> [Exercise aim]: Every line below from the one containing "cx_px: 1081" through the one containing "f_number: 3.2" is to be printed exactly, with the pictures omitted.

(Source records)
____________________
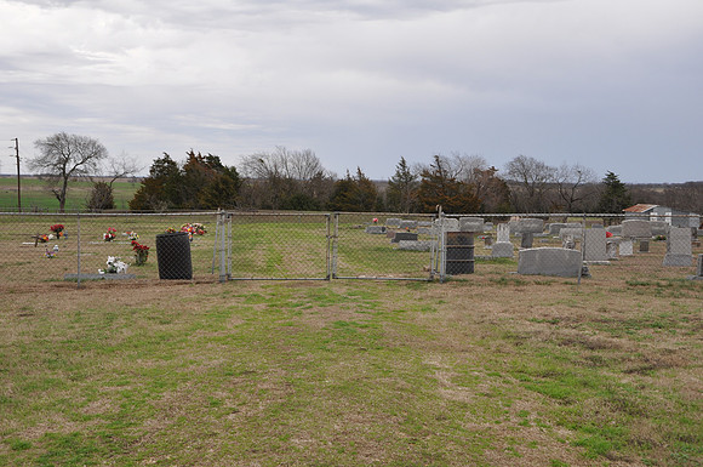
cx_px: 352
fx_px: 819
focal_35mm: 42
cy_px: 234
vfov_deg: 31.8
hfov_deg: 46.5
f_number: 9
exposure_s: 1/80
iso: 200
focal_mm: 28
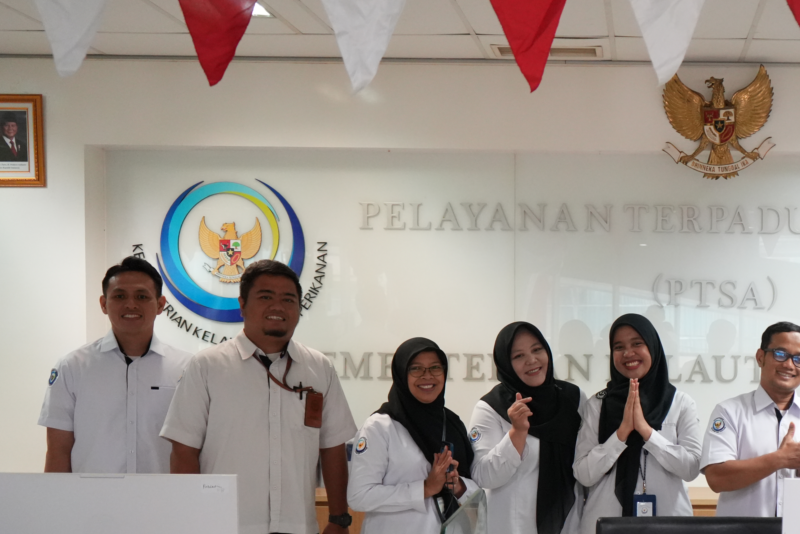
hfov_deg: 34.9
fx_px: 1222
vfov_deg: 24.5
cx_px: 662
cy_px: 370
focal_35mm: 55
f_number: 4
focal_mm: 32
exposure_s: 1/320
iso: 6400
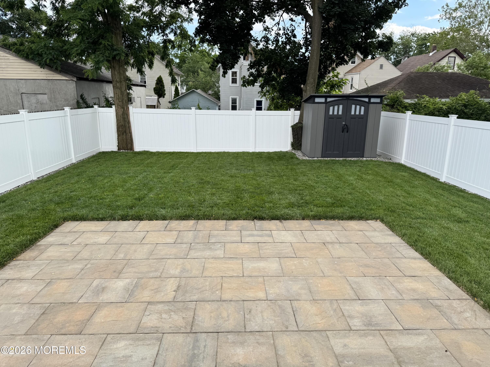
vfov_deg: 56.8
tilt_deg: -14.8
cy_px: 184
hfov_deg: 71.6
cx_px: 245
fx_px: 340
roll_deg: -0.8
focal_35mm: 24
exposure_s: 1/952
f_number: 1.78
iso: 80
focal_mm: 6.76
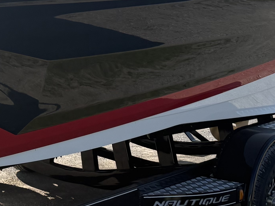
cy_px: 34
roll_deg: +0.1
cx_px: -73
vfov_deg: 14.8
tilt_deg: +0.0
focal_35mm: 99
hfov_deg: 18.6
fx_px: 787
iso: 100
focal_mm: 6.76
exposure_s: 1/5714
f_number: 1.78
____________________
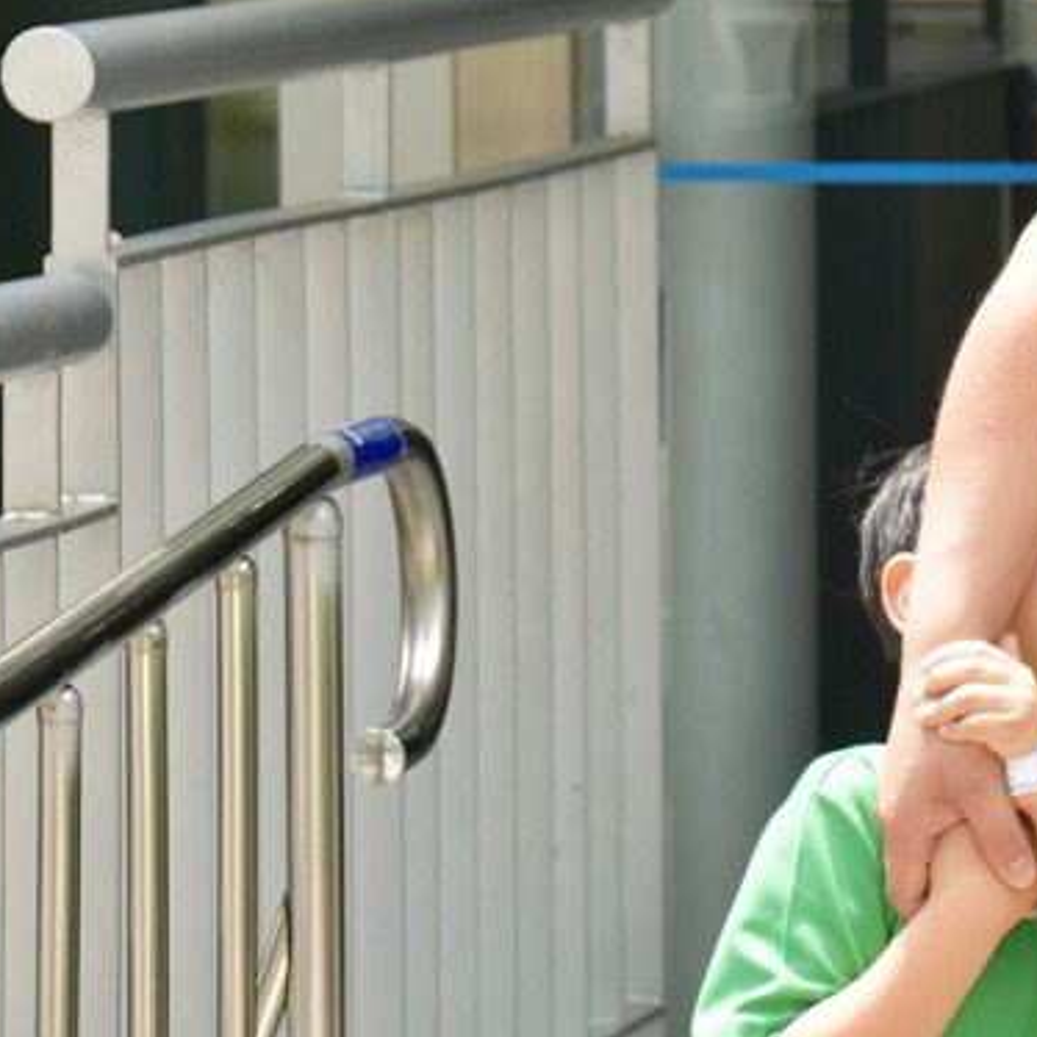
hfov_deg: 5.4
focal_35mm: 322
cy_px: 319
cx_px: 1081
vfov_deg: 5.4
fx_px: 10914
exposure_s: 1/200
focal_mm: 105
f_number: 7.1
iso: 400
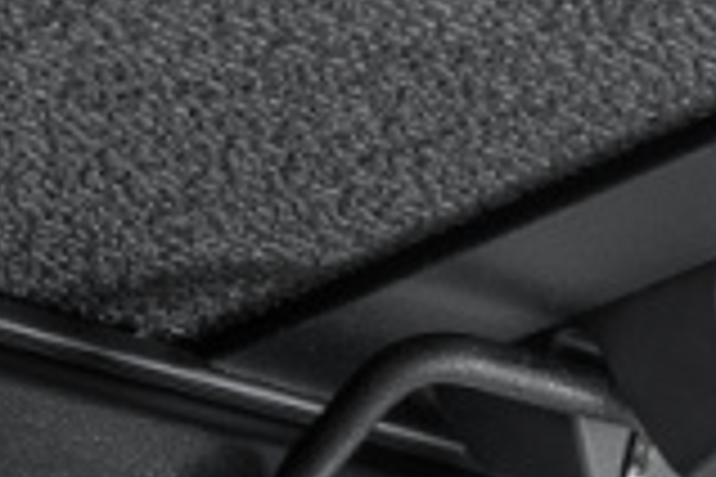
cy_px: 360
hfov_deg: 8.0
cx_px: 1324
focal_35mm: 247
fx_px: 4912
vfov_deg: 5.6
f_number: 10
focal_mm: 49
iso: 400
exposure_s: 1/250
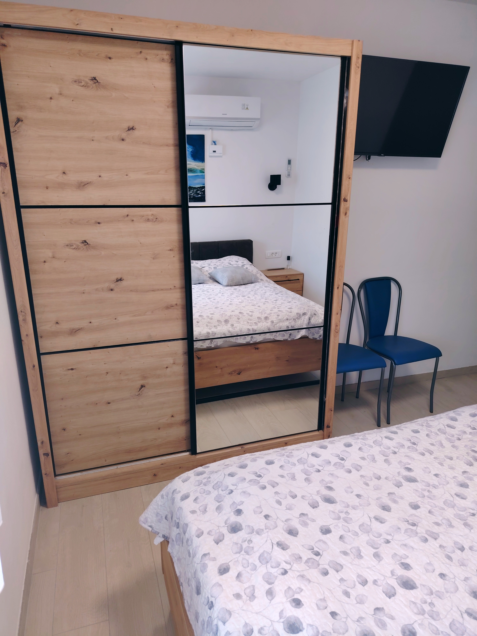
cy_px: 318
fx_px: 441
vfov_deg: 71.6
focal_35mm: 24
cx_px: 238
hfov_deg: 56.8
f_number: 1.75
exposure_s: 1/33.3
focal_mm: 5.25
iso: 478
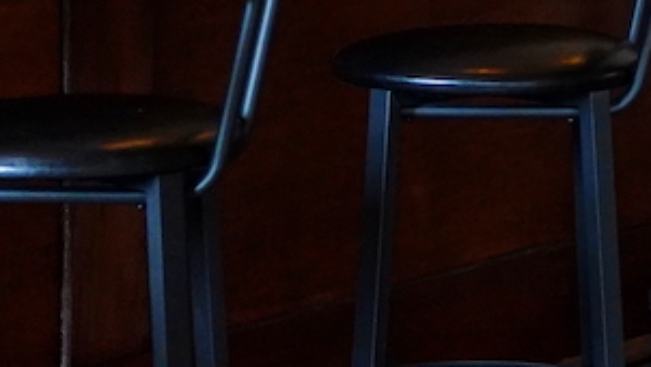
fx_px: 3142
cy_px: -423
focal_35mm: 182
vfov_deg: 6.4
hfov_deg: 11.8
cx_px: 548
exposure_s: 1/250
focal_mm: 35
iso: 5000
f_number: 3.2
____________________
> [Answer section]:
cx_px: 1081
vfov_deg: 5.4
fx_px: 10914
exposure_s: 1/200
focal_mm: 105
f_number: 7.1
iso: 400
cy_px: 360
hfov_deg: 8.0
cx_px: 1324
focal_35mm: 247
fx_px: 4912
vfov_deg: 5.6
f_number: 10
focal_mm: 49
iso: 400
exposure_s: 1/250
cy_px: 318
fx_px: 441
vfov_deg: 71.6
focal_35mm: 24
cx_px: 238
hfov_deg: 56.8
f_number: 1.75
exposure_s: 1/33.3
focal_mm: 5.25
iso: 478
fx_px: 3142
cy_px: -423
focal_35mm: 182
vfov_deg: 6.4
hfov_deg: 11.8
cx_px: 548
exposure_s: 1/250
focal_mm: 35
iso: 5000
f_number: 3.2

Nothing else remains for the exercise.